- Given exercise -
How many of the lines below contain the string "region"? Reply with the number only.

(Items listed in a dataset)
--- begin ---
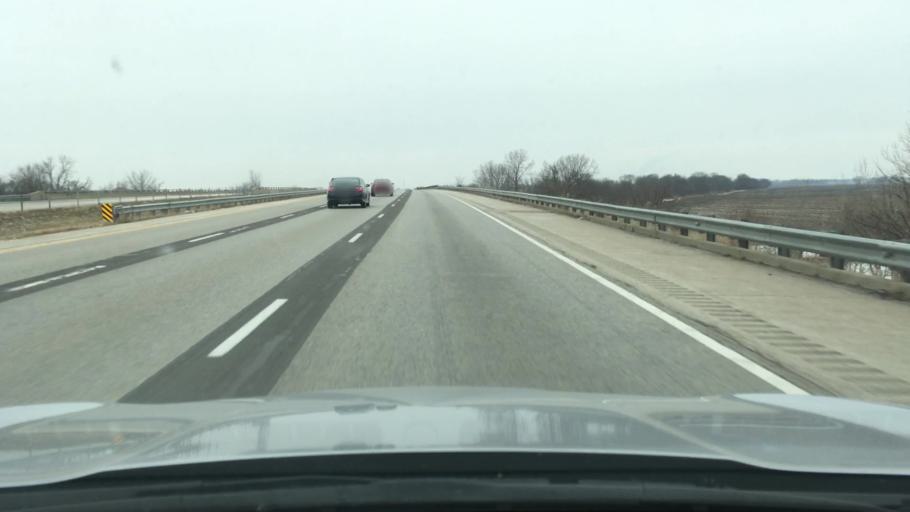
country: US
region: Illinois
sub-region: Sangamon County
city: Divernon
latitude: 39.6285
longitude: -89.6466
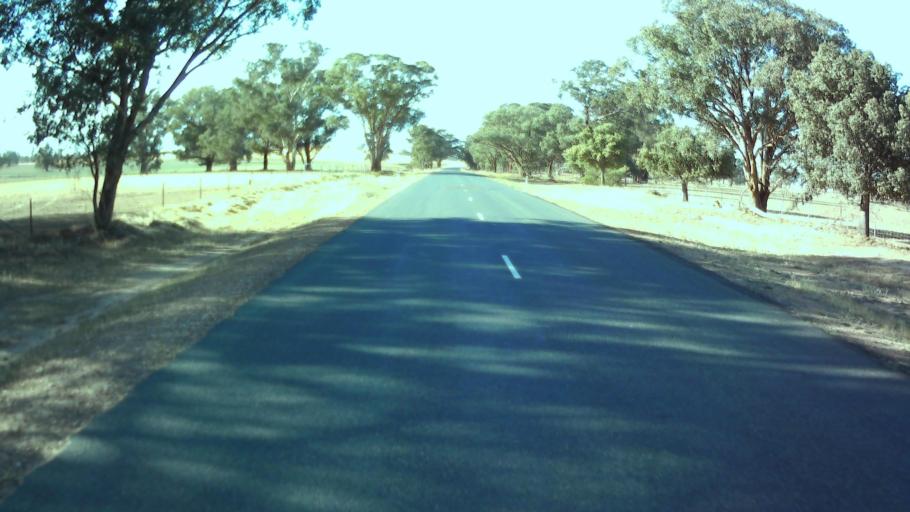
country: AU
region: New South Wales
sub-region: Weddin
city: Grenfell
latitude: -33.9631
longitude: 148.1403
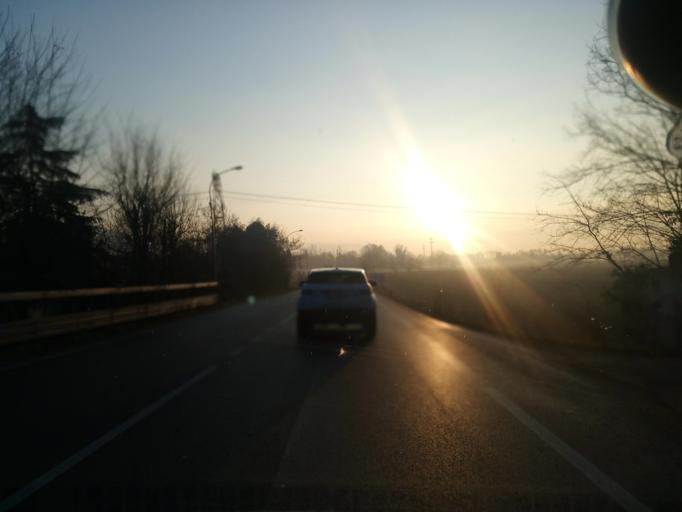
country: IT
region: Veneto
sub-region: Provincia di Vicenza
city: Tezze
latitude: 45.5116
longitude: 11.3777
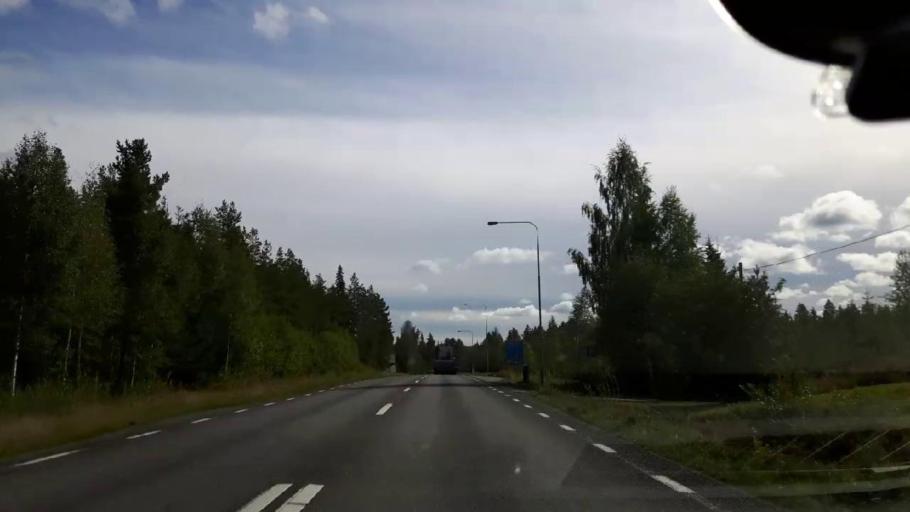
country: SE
--- end ---
- Result -
6